麦教授即刻站了起来,心里惊讶,她的麻醉药的药效还没过啊?他一边朝着加护病房疾步走去一边稀奇着,一进去,就听到予然不断地在叫着,“孩子.....我的孩子呢?”
“予小姐,孩子平安着,是个男孩!”
“我要见我的孩子....我要抱抱他....”
“好的,我现在就叫护士去把他抱过来....”
看着护士出去了,她才微斜着头看着自己旁边的柏诺,脸上带着温柔,在急救室的几个钟头里,她一直能够感觉他的气息就在自己的旁边,也一直听到他的声音在耳际,他在叫她坚持,在叫她加油骅。舒殢殩獍
“予小姐....柏少爷....我们尽力了....”
她眼睛一直盯着他,似乎并没有听到旁边麦教授的话,缓缓举起手,抚摸着他苍白已全然没有血色的脸,脸上却是带着浅浅的微笑,“诺....”她喉咙沙哑地轻呼着,“我说过....没有得到我的....允许,你不能....不能....就这么离开....你....听到吗?”

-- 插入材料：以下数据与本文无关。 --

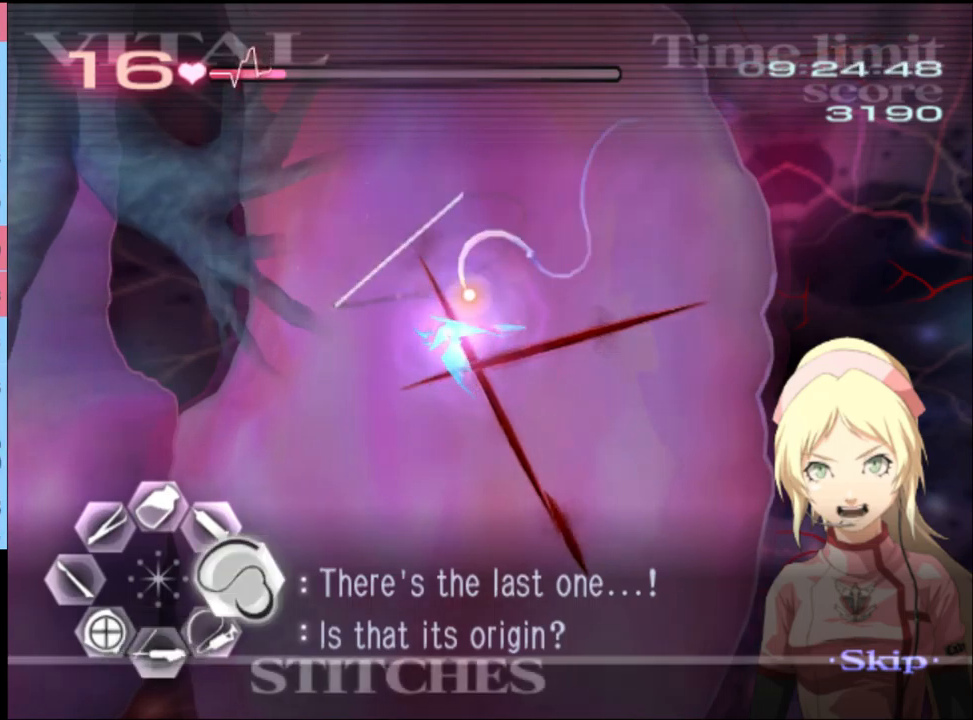
{"keys": ["w"], "mouse": ["left"], "events": [[300, "mouse_left", "up"], [367, "d", "up"], [367, "w", "down"], [467, "mouse_left", "down"]]}
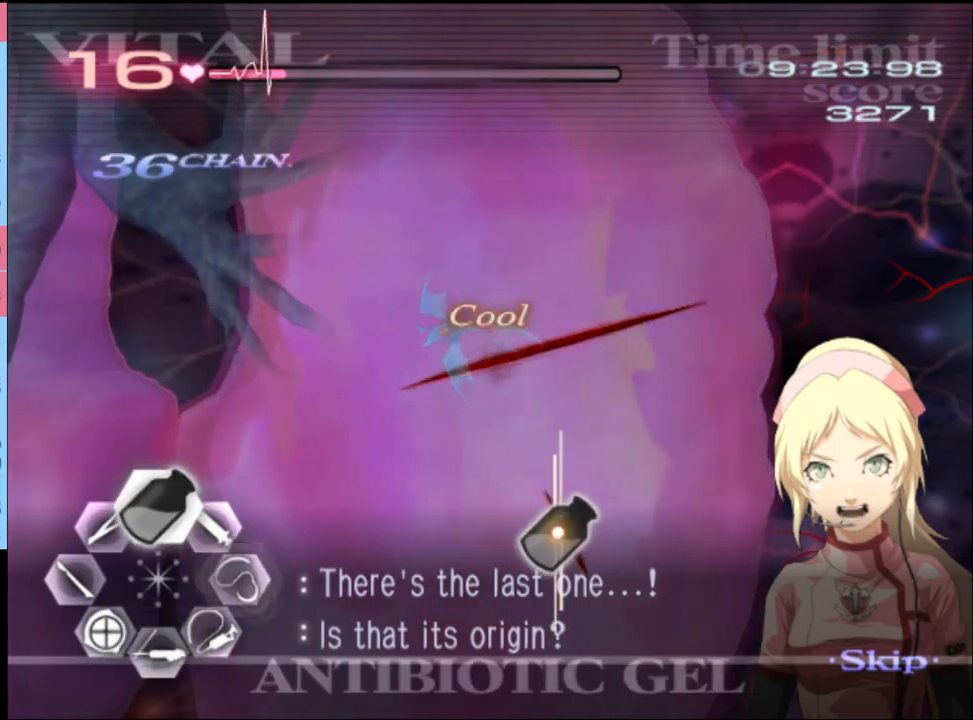
{"keys": ["d"], "mouse": ["left"], "events": [[133, "mouse_left", "up"], [167, "w", "up"], [200, "d", "down"], [300, "mouse_left", "down"]]}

这时,护士抱着孩子进来了,她敏感地立刻转过头,然后咬着牙,支撑着准备要坐起来,“予小姐,小心,麻醉药快要过了,伤口会很疼痛....”麦教授扶着她,担心道,可她全然不加理会,继续坚持着坯江山何许:冷颜欢。
管家和柏凌,还有dacy和leo,四个人刚刚在婴儿房看铭铭,看到护士要抱走他,就问,才知道原来予然已经醒了,要抱孩子,所以四个人都赶快跟着护士过来了。他们隔着玻璃窗,都心疼地看着她。
她仍旧极力忍住疼痛,咬着牙齿,坐了起来,然后从护士的手里,接过孩子。他还眯着眼睛,十分小个,可是却已经看出,脸蛋长得和柏诺十分相像,甚是可爱,予然看着自己怀里蠕动的小生命,脸上挂满了欣慰的微笑,他就是自己和柏诺的爱情结晶。
不会儿,她开始又微微转过身子,望着柏诺,再一次轻呼,“诺....你看到了吗?他....就是我们的孩子....”
“你说过,你一定要见一见我的孩子的,对不对?”
“所以....睁开眼睛....看看我们....”
终于,没过多久,柏诺的眉头动了动,眼帘慢慢张开了。他吃力转头地望着予然,还有她手中抱着的孩子,勉强咧开嘴角,笑了,他的笑容,依旧温柔,如春日里温暖的阳光。
予然流着泪水,也笑了,她一边抱着孩子,一边伸出手摸了摸他的脸。
“你看到了吗?是个男孩,我们说过,男孩子的话,我们就叫他柏铭....”她轻轻将孩子放到他的左手边,小柏铭在蠕动着,不断摆动着小手。
柏诺笑得更温柔了,他吃力地举起手,缓缓抓过柏铭的小手,小柏铭很活泼,摆动的手幅度更大了,他似乎是在带着柏诺的手,在轻轻摆动,多么可爱的小生命,这就是他们的孩子。
一会儿,他眸中的温柔才又放到予然的脸上,她在哭泣,她在悲伤。终于,舍不得地放下孩子的手,他疼惜地摸起予然的脸蛋,轻轻摇了摇头。
“不....要....难过....”他一字一句,十分吃力,“我....很....幸福....”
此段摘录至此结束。